Вечер продолжался. В комнате было сильно накурено. Кто-то выходил в коридор. Кто-то возвращался. Постепенно стали расходиться, пока работал городской транспорт, желая успеть добраться до дома.
– Ты здесь живешь? – перекричала музыку соседка.
– Нет, – Леший отрицательно покачал головой. Перекричать группу «Scorpions» он не мог.
– Проводишь… – не спросила, а крикнула она утвердительно, уверенная, что он не откажется, и налила себе следующую рюмку.

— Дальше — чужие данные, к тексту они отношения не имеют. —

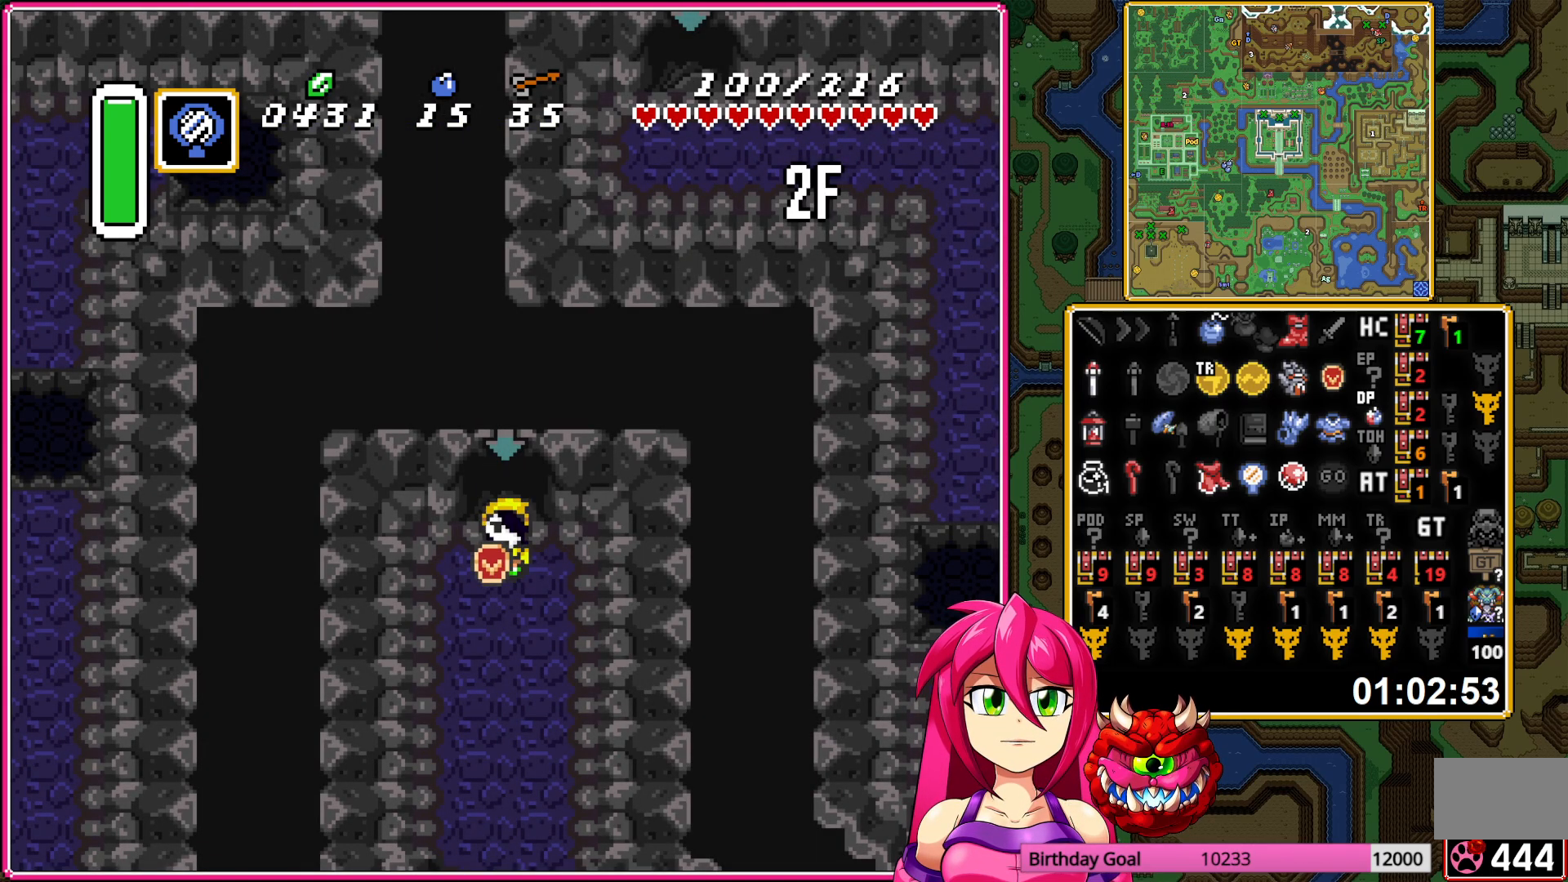
{"buttons": ["A"], "events": [[50, "DPAD_DOWN", "down"], [83, "DPAD_RIGHT", "up"], [167, "A", "down"], [400, "DPAD_DOWN", "up"]]}
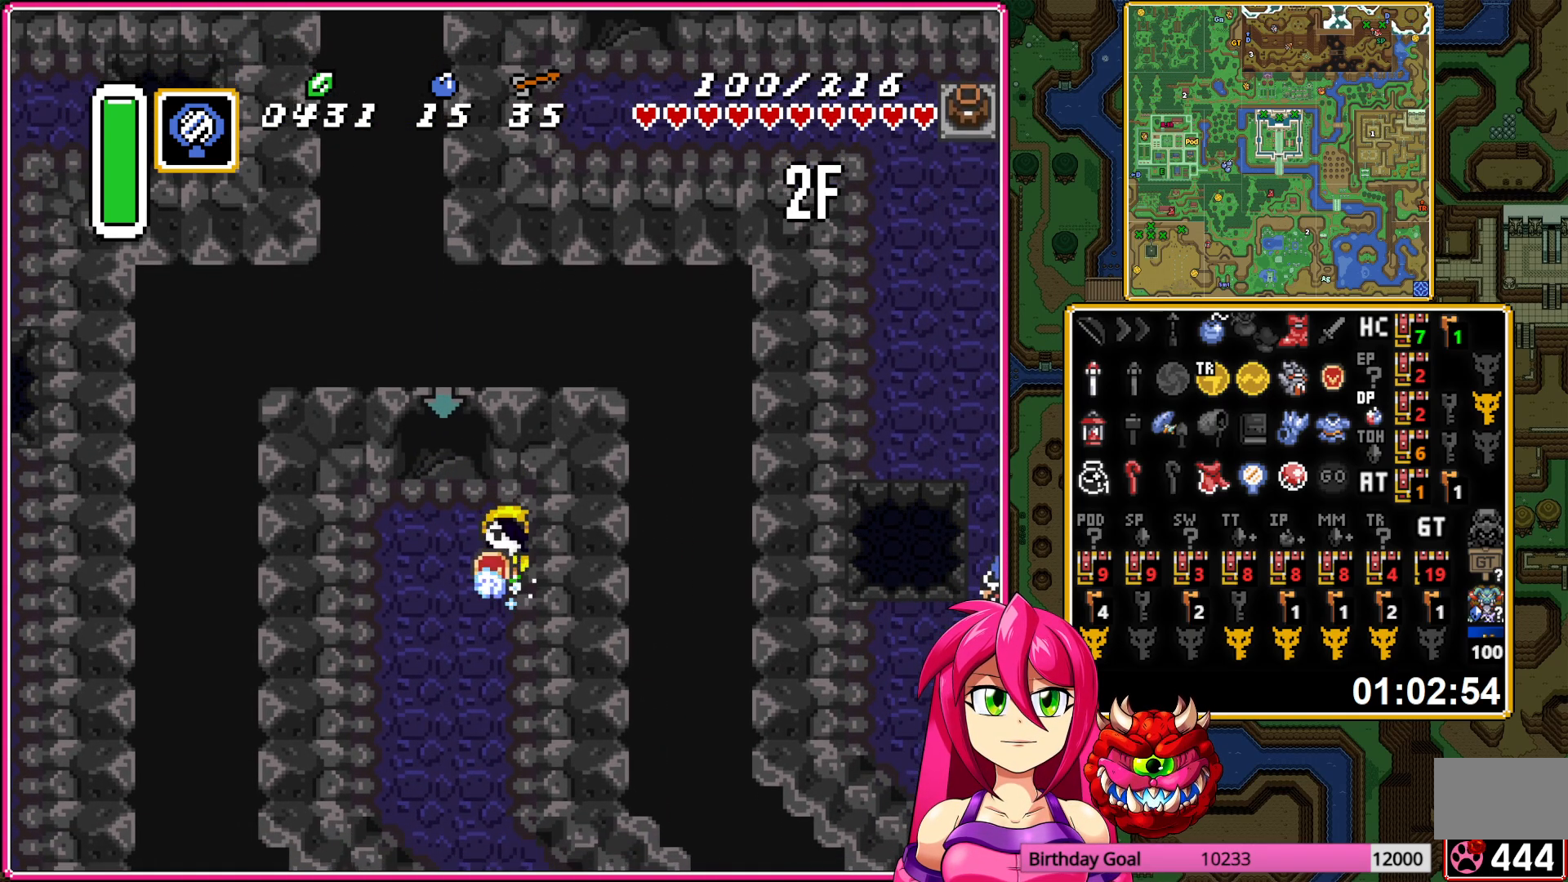
{"buttons": [], "events": [[350, "A", "up"]]}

Потом они стояли в длинном коридоре среди других таких же пьяных студентов. Все общежитие в этот вечер было пьяно. Они ушли уже во втором часу ночи, чтобы избежать уничтожающего взгляда дежурной вахтерши, которая не любит, когда ее будят. Дверь открыли сами и только сильно хлопнули ею, чтобы вахтерша проснулась и сообразила, что кто-то ушел. Но сказать «ушли» – значит сказать не совсем правильно. Леший просто вел соседку, даже тащил порой на себе. И долго пытался выяснить, где она живет. Она только рукой показывала:
– Там…
Но «там» – был городской сосновый бор. И Леший, в глубине души сам подумывающий, как увести ее именно туда, согласно повел. Она, хотя и была сильно пьяна, конечно, видела, куда они идут, но шла – более того, сама вела его, время от времени всматриваясь вперед и показывая:
– Туда… Дальше…
На улицах народа не было. Никто не видел их. Но Леший в городе стеснялся неизвестно чего или кого, – настолько привык к тому, что все его желания должны быть тайными, – и только поддерживал пьяную девушку под руку и за талию. За первыми деревьями он быстро осмелел, прижал ее к стволу большой и старой, на краю поляны стоящей сосны, и хотел поцеловать. Она засмеялась, обняла его за шею, просто повисла на нем, но лицо отвернула, целоваться не стала. Леший не понял, что это ее игра, начал сердиться и закипать. Он сильнее сжал девушку в объятиях, и она подогнула ноги, начала падать. Она была с него ростом, крепкая и тяжелая. И они упали вместе на траву, на острые и колючие прошлогодние шишки. Одна шишка противно врезалась Лешему в колено, он чувствовал даже боль, но почему-то передвинуть колено не решался, словно это движение могло все начавшееся прекратить. Прекратить все то, к чему он столько и с такими страданиями стремился.
Он долго не мог одной рукой расстегнуть ремень у нее на джинсах, потом мучился с замком-»молнией» и оторвал язычок. А она смеялась. Ничего не говорила и смеялась. Пьяно, глупо смеялась. А он торопился. Когда, наконец, сумел стянуть джинсы вместе с плавками под колени, то лег на нее и увидел повернувшиеся наконец-то к нему губы. Увидел их близко-близко.